The bank said the move, which will see its headcount shrink by 4%, would cost it about $ 1bn (£621m) in pre-tax charges.


Shares in the bank rose 7% following the announcement.


The move comes two months after the bank’s former chief executive, Vikram Pandit, suddenly resigned.


Michael Corbat took over from Mr Pandit as chief executive.


The bank said the $ 1bn charge would be recorded in its fourth-quarter figures for this year.


It said it would also add another $ 100m in charges to the first half profits for 2013.


Citigroup said the changes would leave it $ 900m better off in 2013 and a further $ 1.1bn the following year.

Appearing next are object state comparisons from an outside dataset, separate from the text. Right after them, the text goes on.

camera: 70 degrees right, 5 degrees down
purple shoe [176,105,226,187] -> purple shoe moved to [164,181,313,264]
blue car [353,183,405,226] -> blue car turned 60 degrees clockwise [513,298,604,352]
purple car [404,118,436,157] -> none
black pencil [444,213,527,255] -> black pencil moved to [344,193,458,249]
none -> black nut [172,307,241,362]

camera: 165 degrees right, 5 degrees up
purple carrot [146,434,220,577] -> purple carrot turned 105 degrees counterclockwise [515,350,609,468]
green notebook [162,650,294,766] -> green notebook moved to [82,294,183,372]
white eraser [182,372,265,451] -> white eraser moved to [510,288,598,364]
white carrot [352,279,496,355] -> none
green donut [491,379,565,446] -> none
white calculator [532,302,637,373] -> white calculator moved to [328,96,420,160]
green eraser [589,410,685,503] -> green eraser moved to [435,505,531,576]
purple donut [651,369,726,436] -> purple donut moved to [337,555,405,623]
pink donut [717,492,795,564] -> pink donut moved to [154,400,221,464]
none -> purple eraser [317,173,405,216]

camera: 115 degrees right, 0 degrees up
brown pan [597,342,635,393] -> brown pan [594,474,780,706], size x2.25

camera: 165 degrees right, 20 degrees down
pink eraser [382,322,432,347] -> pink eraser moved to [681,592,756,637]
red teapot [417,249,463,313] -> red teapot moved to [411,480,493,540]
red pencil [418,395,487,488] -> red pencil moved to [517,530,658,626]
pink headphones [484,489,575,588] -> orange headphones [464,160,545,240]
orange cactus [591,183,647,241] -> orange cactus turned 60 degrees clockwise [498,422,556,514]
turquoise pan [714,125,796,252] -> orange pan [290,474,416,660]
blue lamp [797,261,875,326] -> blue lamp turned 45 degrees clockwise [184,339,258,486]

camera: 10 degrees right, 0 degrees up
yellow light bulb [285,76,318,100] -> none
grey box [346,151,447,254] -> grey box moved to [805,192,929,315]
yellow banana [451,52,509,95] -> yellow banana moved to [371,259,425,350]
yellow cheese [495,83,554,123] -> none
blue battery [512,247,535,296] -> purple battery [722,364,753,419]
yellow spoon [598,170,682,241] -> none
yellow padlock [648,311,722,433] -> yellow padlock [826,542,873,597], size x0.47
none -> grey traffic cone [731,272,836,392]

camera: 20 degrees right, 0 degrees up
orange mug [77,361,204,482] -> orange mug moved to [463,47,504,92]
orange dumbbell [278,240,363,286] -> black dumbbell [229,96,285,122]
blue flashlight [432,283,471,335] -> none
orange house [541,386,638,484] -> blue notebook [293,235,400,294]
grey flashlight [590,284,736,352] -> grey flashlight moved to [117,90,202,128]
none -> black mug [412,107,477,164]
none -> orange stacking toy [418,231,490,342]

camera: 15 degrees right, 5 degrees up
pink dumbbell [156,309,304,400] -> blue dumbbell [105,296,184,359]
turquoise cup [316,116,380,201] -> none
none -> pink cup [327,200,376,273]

The company said that about 25% of the charges for the fourth quarter related to its securities and banking division, with another 10% in transaction services.


Another third would come from reductions in its global consumer banking division, where 6,200 positions would be cut.


Moving out


The banking group said it would be selling or scaling back consumer operations in Pakistan, Paraguay, Romania, Turkey and Uruguay.


Other countries affected by the changes would be Brazil, Hong Kong, Hungary, South Korea and the US.


It is also closing branches in Greece and Spain, countries hard-hit by the eurozone crisis.


It intends to focus on the 150 cities that have the highest growth potential in consumer banking.


After the changes, Citi said it would have more than 4,000 retail branches around the world.


At the time of Mr Pandit’s sudden departure, the bank’s chairman, Michael O’Neill, said the departure was not due to any “strategic, regulatory or operating issue”.


Mr Pandit left the bank with a settlement of more than $ 15m.


He resigned a day after Citi reported an 88% drop in quarterly profits to $ 468m.